The state constitution gave black men over the age of 21 the right to vote in state, while women's suffrage was also proposed but defeated in a 28-4 vote.[11] Delegates were afraid that territory's male electorate was against women's suffrage and that including it would doom the constitutions and thus statehood in the referendum.[6][12] The fear of corruption due to the strong influence of private mining and railroad companies in the state defined many choices of the convention. The term length of Governors was set at just two years to give voters an early opportunity to reject unpopular administration. Article V, Section 25, prohibited the passing of any laws benefiting just one company and Sections 27 and 28 provided ethics standards for legislators. The constitution is also very long due to detailed instructions and restrictions of the legislative abilities of the Colorado General Assembly. The intent here was to curb the ability of business leaders to enact laws through their influence over legislators.[6]

The constitution passed the convention on March 14, 1876 in a unanimous vote of 30-0, with nine delegates absent.[6] Due to provisions in the enabling act, the ratification referendum could not be held until July 1876.[8] The new constitution was finally ratified by a vote of the people on July 1, 1876. The vote margin was 15,443-4,039 (79%-21%) in favor of the constitution.
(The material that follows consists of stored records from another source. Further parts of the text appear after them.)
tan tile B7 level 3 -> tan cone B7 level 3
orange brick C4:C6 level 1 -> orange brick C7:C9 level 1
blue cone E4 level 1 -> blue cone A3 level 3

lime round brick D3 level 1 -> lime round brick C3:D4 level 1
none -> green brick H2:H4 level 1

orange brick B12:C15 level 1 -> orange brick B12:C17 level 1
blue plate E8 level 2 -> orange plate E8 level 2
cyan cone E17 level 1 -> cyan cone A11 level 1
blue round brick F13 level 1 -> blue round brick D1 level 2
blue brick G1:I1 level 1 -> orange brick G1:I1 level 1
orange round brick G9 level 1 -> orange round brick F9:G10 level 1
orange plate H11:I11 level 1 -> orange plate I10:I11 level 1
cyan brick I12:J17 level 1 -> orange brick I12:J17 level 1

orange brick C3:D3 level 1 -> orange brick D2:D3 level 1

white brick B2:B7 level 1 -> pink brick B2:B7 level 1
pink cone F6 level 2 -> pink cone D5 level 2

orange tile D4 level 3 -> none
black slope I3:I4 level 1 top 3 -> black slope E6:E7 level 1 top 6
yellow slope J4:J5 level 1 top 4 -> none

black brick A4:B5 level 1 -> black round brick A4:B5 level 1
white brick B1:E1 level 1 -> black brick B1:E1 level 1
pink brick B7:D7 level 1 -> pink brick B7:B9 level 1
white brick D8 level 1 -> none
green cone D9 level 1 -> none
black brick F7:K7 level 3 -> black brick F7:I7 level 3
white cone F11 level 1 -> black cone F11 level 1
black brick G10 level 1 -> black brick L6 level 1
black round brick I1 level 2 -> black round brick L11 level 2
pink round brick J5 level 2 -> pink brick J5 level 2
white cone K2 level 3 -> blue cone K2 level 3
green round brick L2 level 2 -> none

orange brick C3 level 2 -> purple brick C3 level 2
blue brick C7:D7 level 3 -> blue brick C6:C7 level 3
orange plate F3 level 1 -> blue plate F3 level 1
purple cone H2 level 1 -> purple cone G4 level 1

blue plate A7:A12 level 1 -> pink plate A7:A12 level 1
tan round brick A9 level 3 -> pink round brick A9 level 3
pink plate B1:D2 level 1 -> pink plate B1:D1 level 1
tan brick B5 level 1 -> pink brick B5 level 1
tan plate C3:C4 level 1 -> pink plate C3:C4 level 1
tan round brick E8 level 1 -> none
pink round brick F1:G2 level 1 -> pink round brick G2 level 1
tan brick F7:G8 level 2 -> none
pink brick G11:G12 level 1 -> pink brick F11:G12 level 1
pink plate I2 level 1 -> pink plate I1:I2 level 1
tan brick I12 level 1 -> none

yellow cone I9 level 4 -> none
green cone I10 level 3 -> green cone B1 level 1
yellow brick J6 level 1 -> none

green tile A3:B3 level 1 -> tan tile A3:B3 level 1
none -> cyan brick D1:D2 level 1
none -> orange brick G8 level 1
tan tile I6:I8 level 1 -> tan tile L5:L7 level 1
Only four counties, El Paso, Huerfano, Las Animas and Pueblo, voted against the constitution. At the time, the residents of those counties were mostly of Mexican heritage and the results showed their dissatisfaction with the constitution and their mistrust towards the majority Anglo-American population.[6]

Republican Primary



Eliminated at Convention

State Convention

The Republican convention was held on August 23, 1876 in Pueblo.[4] Jerome B. Chaffee, who was considered the leader of the local Republican party, chaired the convention. When the convention convened in the morning of August 23, it was uncertain who the state party would choose as their first nominee for Governor.[2]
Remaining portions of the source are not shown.